NP AS RESTART OF LIVESTOCK PRODUCTION AFTER DISASTROUS EVENTS
In LLMICs, keeping NP is in many cases considered as the first step in animal-rearing activities, especially after events such as climatic disasters (e.g. droughts, cyclones, hurricanes and floods), civil wars, political and economic instabilities lead often to drastic decrease in numbers of livestock (i.e. goats and cattle). This was, for example, the case in Mozambique, after as a long-lasting war and drought. For example, selling 4-5 chickens enabled rural women in Mozambique to get access to a goat (Bagnol, 2001; Guèye, 2022). Furthermore, keeping poultry for smallholder farmers represents a household savings, investment and insurance as the value of the birds increases over time. Under extensive scavenging management systems, most eggs from various NP species are allowed to incubate under the mothers-poultry, because NP-keeping farmers in LLMICs are aware of high mortality, especially in growing birds under resource-limited conditions. Keeping even a small flock is their major concern partly because of the social, economic, cultural and religious importance of poultry.

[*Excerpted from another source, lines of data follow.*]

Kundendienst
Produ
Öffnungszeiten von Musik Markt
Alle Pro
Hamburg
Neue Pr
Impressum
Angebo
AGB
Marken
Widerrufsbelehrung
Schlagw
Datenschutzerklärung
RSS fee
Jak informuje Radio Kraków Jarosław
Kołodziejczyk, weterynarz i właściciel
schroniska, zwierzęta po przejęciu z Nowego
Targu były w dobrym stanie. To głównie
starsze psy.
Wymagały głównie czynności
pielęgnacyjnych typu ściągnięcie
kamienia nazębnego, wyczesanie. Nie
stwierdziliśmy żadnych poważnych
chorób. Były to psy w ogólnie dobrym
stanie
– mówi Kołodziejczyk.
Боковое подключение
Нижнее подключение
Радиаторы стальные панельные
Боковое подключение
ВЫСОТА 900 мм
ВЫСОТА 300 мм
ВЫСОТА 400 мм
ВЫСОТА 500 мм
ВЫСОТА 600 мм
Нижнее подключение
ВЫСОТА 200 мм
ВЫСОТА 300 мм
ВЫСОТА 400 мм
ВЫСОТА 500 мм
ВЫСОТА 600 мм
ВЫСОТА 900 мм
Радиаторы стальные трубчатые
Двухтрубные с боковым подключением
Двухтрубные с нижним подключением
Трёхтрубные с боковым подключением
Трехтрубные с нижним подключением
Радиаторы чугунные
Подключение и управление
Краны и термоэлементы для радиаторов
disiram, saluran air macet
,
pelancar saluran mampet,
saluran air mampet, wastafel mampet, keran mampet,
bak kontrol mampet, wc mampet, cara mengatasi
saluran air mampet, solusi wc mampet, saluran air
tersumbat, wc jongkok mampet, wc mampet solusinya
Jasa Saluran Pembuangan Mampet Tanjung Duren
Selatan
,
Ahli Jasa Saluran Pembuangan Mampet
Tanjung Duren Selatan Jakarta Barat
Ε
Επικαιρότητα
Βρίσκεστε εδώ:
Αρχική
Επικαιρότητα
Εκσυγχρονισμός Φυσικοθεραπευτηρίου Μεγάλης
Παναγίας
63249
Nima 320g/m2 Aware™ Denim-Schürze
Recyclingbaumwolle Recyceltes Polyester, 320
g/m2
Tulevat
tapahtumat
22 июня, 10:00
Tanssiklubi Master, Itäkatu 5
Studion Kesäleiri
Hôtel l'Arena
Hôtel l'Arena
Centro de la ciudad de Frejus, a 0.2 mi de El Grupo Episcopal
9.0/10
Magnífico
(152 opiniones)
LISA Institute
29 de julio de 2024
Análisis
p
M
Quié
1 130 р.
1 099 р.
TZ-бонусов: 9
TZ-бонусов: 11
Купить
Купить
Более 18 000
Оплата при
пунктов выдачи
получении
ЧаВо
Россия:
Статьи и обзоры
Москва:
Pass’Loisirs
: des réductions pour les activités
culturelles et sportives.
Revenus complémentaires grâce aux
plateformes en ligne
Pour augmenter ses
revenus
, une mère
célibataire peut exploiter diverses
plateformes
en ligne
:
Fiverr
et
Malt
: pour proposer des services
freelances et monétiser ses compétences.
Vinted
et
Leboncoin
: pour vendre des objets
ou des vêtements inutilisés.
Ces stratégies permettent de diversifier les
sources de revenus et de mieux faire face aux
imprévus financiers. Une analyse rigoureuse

Mortality rates in chickens are estimated at 53% up to four weeks of age in sub-Saharan Africa, 35-40% over the whole rearing period in Bangladesh and 40% in chicks in Western India (Guèye, 2003a).Conclusions Part I
Despite efforts to develop the intensive poultry sub-sector, NP farming is still a very important source of food supply in rural areas in Africa, Asia, South America and some European countries. There exists a great variability of domesticated species of Native Poultry, which are kept in small backyard flocks. Though the main rational of keeping NP is food for home consumption, meat and eggs of local breeds fetch high prices at local markets and are therefore a valuable source of income, mainly for women.